# Whats killing my chickens??



## Guest (Nov 20, 2009)

Well my hens are nice and safe for the time being in their pen-hopefully predator proof--but I had 6 or 7 roosters just waiting to sell or butcher or whatever and well...whatever has been happening.Last one disappeared last night. It started with feathers I noticed in the morning under the tree they had been roosting in and 1 missing rooster. Then a few days later in the same area there were tracks in the snow with two "trails" between the tracks-appears that whatever grabbed the rooster by the neck and drug it with it's legs dragging behind making the tracks. Followed the tracks and found the body and a ton of feathers under a tree further back in the woods. Next day even that was gone. The tracks were starting to melt into the snow so I couldn't tell for sure if there were claws or not-none were noticeable. Looked to be about the size of a half dollar. Now what ever took the rooster took it from out of the tree or off the top of the chicken pen, had to take it and the bird over the wire (about 4 feet) because the chicken couldn't fit through and the tracks went right up to the wire and then took off again on the other side. No blood or even many feathers at the spot where it was taken. Last night we set the live trap and of course it was tripped with nothing inside and the last rooster gone this time leaving a few feathers along the way. We are in Southern Colorado, Pinon Pine,cedars and lots of dry rocky areas. We even have the dogs out to keep an eye on things but they bark at everything from rabbits, deer, cows, and on and on so you just get tired of listening after awhile and they don't seem to even notice when this particular visitor comes around. Any ideas what could be going on here??


----------



## Bearfootfarm (Jul 13, 2006)

I'd guess a **** or a fox, since both can climb and carry a full grown bird


----------



## RiverPines (Dec 12, 2006)

A chicken outside at night is just waiting to be eaten!!
Predators are everywhere. As to the what, heck make a list!
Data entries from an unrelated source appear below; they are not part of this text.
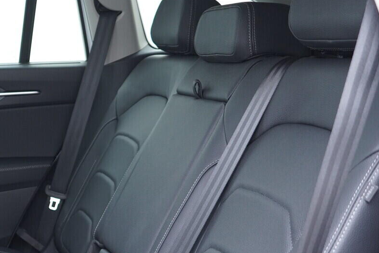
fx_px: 695
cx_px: 46
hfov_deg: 29.4
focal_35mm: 66
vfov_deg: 20.2
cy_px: 225
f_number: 2.8
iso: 640
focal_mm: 24
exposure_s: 1/40
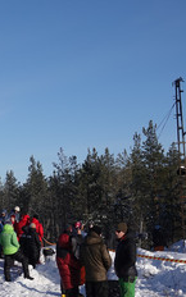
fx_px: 625
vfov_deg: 26.7
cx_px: -65
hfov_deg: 15.9
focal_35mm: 77
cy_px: 182
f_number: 3.2
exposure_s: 1/2000
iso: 100
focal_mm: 14.16
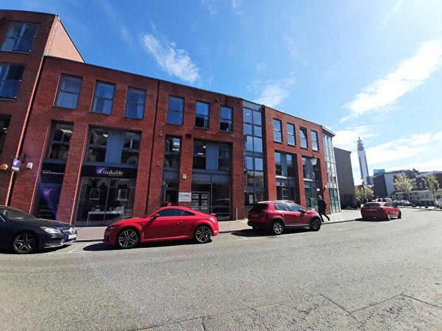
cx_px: 221
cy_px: 166
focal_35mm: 13
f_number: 2.2
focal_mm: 1.42
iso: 40
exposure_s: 1/1007
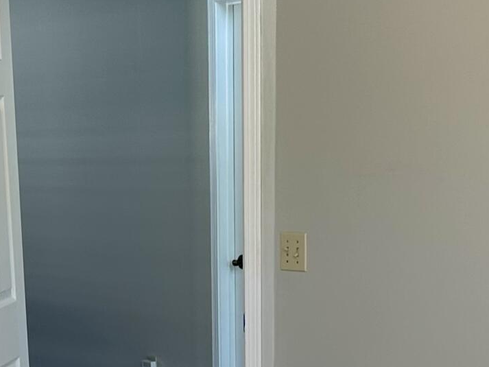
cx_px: 115
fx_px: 1427
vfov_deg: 13.9
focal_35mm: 101
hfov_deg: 19.3
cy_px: 523
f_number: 1.78
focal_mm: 6.86
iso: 100
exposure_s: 1/120
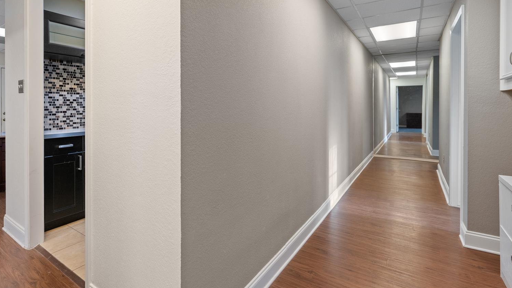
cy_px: 105
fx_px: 272
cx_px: 181
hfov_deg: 84.3
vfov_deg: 55.1
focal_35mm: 20
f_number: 8
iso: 400
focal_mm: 14
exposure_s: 1/4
***** are our biggest threat here and they leave signs just like what you described.

A thorough **** kills everything in one night!!!


----------



## Guest (Nov 20, 2009)

Raccoon would have been our first thought, we've dealt with them before--tracks were nothing like that--either dog or cat family--will a fox climb?


----------



## Paquebot (May 10, 2002)

Gray foxes can clmb almost as skillfully as a cat. Tracks would also be similar to a dog or cat. 

Martin


----------



## Micheal (Jan 28, 2009)

Around here I'd list possible chicken grabbers; feral cats, fox, neighbor's cats, then maybe a dog, ****, or marten. 
Since there were tracks I'd rule out the owls and hawks..........


----------



## DYngbld (Jun 16, 2009)

I have had ***** eat several birds right out of the tree. If they don't get in the coop at night, they usually don't make till morning.


----------



## Jimmy B (Sep 22, 2007)

Large owls swoop m away.


----------



## Terri (May 10, 2002)

Where I live it would be a **** or a possum.

You might try setting the live trap with raw chicken as bait. You might get an innocent critter, but then again you might catch the guilty party.

Now that the roosters are gone it will try like heck to get a hen.


----------



## tamsam (May 12, 2006)

Punch holes in a can of cat food and wire it to the back of the cage. That should make them trip the trap trying to get the can out. Good luck. Sam


----------



## fishhead (Jul 19, 2006)

When I was trapping coyotes and bobcats in NM I saw cat like track about that size. It wasn't a small bobcat because the distance between prints was too short. 

I was never able to catch whatever made the tracks but I thought it might be a ringtail.


----------